■ WHAT IS EXPECTED ■
Restate word for word the span that opens with the line containing "micrograph reveals staining" and closes with the final line of the data; give only those lines.

■ PROVIDED MATERIAL ■
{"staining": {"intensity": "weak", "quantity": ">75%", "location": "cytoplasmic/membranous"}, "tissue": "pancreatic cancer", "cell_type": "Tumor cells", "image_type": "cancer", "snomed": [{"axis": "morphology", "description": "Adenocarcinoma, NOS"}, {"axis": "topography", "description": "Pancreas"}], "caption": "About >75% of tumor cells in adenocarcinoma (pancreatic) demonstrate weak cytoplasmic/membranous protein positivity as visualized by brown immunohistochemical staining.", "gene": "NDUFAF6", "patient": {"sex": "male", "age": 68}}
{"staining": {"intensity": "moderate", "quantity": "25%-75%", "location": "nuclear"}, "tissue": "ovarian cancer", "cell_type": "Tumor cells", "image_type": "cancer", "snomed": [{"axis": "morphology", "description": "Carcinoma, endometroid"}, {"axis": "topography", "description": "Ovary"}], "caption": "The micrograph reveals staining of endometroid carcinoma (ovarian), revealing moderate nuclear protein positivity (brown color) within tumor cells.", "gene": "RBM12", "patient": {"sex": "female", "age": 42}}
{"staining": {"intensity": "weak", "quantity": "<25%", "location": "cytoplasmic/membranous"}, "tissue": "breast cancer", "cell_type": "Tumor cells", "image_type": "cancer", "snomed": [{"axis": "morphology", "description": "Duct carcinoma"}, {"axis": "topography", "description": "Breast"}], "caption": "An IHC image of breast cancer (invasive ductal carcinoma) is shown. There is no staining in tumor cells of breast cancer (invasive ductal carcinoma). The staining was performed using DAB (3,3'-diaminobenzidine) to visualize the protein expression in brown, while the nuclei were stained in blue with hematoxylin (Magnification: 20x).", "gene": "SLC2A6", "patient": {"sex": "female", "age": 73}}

■ TASK RESULT ■
{"staining": {"intensity": "moderate", "quantity": "25%-75%", "location": "nuclear"}, "tissue": "ovarian cancer", "cell_type": "Tumor cells", "image_type": "cancer", "snomed": [{"axis": "morphology", "description": "Carcinoma, endometroid"}, {"axis": "topography", "description": "Ovary"}], "caption": "The micrograph reveals staining of endometroid carcinoma (ovarian), revealing moderate nuclear protein positivity (brown color) within tumor cells.", "gene": "RBM12", "patient": {"sex": "female", "age": 42}}
{"staining": {"intensity": "weak", "quantity": "<25%", "location": "cytoplasmic/membranous"}, "tissue": "breast cancer", "cell_type": "Tumor cells", "image_type": "cancer", "snomed": [{"axis": "morphology", "description": "Duct carcinoma"}, {"axis": "topography", "description": "Breast"}], "caption": "An IHC image of breast cancer (invasive ductal carcinoma) is shown. There is no staining in tumor cells of breast cancer (invasive ductal carcinoma). The staining was performed using DAB (3,3'-diaminobenzidine) to visualize the protein expression in brown, while the nuclei were stained in blue with hematoxylin (Magnification: 20x).", "gene": "SLC2A6", "patient": {"sex": "female", "age": 73}}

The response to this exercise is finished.